Since the data must remain as supplied, reproduce it word for word.

Transcribed page contents:

=-=-=

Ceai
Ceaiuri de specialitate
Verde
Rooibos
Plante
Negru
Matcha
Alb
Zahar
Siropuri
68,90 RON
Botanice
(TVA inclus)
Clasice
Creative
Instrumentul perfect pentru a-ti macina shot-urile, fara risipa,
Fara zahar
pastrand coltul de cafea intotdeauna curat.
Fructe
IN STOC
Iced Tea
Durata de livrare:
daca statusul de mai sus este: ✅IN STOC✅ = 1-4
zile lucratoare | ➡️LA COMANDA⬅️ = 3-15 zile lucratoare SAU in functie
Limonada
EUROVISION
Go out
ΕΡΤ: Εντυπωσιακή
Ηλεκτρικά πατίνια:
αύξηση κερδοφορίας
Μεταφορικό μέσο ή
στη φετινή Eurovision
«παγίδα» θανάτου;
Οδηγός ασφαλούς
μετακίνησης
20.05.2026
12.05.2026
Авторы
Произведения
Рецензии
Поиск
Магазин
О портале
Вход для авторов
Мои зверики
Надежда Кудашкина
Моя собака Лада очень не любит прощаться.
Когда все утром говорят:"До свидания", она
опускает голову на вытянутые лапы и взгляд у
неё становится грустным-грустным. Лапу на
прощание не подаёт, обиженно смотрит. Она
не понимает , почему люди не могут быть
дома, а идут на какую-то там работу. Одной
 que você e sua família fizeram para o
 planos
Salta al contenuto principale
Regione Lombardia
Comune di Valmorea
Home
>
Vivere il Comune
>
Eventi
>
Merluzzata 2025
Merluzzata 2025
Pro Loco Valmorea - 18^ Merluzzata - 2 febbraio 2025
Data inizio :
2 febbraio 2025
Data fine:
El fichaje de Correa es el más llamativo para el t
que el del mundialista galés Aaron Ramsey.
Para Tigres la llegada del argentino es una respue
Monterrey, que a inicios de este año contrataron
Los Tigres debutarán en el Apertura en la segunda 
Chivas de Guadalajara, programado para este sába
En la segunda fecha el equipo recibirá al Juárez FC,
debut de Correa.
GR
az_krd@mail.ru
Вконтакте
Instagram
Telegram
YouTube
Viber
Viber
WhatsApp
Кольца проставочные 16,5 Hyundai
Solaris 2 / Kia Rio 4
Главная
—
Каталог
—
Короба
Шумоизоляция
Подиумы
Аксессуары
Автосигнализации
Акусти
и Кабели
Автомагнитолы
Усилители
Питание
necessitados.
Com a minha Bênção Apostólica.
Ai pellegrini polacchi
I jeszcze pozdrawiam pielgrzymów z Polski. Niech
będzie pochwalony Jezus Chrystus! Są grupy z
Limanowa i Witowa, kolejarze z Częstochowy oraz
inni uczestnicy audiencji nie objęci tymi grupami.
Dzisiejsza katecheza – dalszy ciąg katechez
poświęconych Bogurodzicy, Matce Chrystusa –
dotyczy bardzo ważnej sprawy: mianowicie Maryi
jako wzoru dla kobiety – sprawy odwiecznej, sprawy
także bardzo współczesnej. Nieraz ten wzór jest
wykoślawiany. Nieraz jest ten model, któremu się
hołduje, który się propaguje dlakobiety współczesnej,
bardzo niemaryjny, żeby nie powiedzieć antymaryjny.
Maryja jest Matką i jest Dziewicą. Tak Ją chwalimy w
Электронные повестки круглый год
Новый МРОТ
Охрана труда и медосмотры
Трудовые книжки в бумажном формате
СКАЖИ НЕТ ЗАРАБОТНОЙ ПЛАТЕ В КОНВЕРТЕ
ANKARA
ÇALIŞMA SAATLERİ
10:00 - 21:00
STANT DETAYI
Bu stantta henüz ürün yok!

=-=-=

• **EXERCISE SOLUTION**
Ceai
Ceaiuri de specialitate
Verde
Rooibos
Plante
Negru
Matcha
Alb
Zahar
Siropuri
68,90 RON
Botanice
(TVA inclus)
Clasice
Creative
Instrumentul perfect pentru a-ti macina shot-urile, fara risipa,
Fara zahar
pastrand coltul de cafea intotdeauna curat.
Fructe
IN STOC
Iced Tea
Durata de livrare:
daca statusul de mai sus este: ✅IN STOC✅ = 1-4
zile lucratoare | ➡️LA COMANDA⬅️ = 3-15 zile lucratoare SAU in functie
Limonada
EUROVISION
Go out
ΕΡΤ: Εντυπωσιακή
Ηλεκτρικά πατίνια:
αύξηση κερδοφορίας
Μεταφορικό μέσο ή
στη φετινή Eurovision
«παγίδα» θανάτου;
Οδηγός ασφαλούς
μετακίνησης
20.05.2026
12.05.2026
Авторы
Произведения
Рецензии
Поиск
Магазин
О портале
Вход для авторов
Мои зверики
Надежда Кудашкина
Моя собака Лада очень не любит прощаться.
Когда все утром говорят:"До свидания", она
опускает голову на вытянутые лапы и взгляд у
неё становится грустным-грустным. Лапу на
прощание не подаёт, обиженно смотрит. Она
не понимает , почему люди не могут быть
дома, а идут на какую-то там работу. Одной
 que você e sua família fizeram para o
 planos
Salta al contenuto principale
Regione Lombardia
Comune di Valmorea
Home
>
Vivere il Comune
>
Eventi
>
Merluzzata 2025
Merluzzata 2025
Pro Loco Valmorea - 18^ Merluzzata - 2 febbraio 2025
Data inizio :
2 febbraio 2025
Data fine:
El fichaje de Correa es el más llamativo para el t
que el del mundialista galés Aaron Ramsey.
Para Tigres la llegada del argentino es una respue
Monterrey, que a inicios de este año contrataron
Los Tigres debutarán en el Apertura en la segunda 
Chivas de Guadalajara, programado para este sába
En la segunda fecha el equipo recibirá al Juárez FC,
debut de Correa.
GR
az_krd@mail.ru
Вконтакте
Instagram
Telegram
YouTube
Viber
Viber
WhatsApp
Кольца проставочные 16,5 Hyundai
Solaris 2 / Kia Rio 4
Главная
—
Каталог
—
Короба
Шумоизоляция
Подиумы
Аксессуары
Автосигнализации
Акусти
и Кабели
Автомагнитолы
Усилители
Питание
necessitados.
Com a minha Bênção Apostólica.
Ai pellegrini polacchi
I jeszcze pozdrawiam pielgrzymów z Polski. Niech
będzie pochwalony Jezus Chrystus! Są grupy z
Limanowa i Witowa, kolejarze z Częstochowy oraz
inni uczestnicy audiencji nie objęci tymi grupami.
Dzisiejsza katecheza – dalszy ciąg katechez
poświęconych Bogurodzicy, Matce Chrystusa –
dotyczy bardzo ważnej sprawy: mianowicie Maryi
jako wzoru dla kobiety – sprawy odwiecznej, sprawy
także bardzo współczesnej. Nieraz ten wzór jest
wykoślawiany. Nieraz jest ten model, któremu się
hołduje, który się propaguje dlakobiety współczesnej,
bardzo niemaryjny, żeby nie powiedzieć antymaryjny.
Maryja jest Matką i jest Dziewicą. Tak Ją chwalimy w
Электронные повестки круглый год
Новый МРОТ
Охрана труда и медосмотры
Трудовые книжки в бумажном формате
СКАЖИ НЕТ ЗАРАБОТНОЙ ПЛАТЕ В КОНВЕРТЕ
ANKARA
ÇALIŞMA SAATLERİ
10:00 - 21:00
STANT DETAYI
Bu stantta henüz ürün yok!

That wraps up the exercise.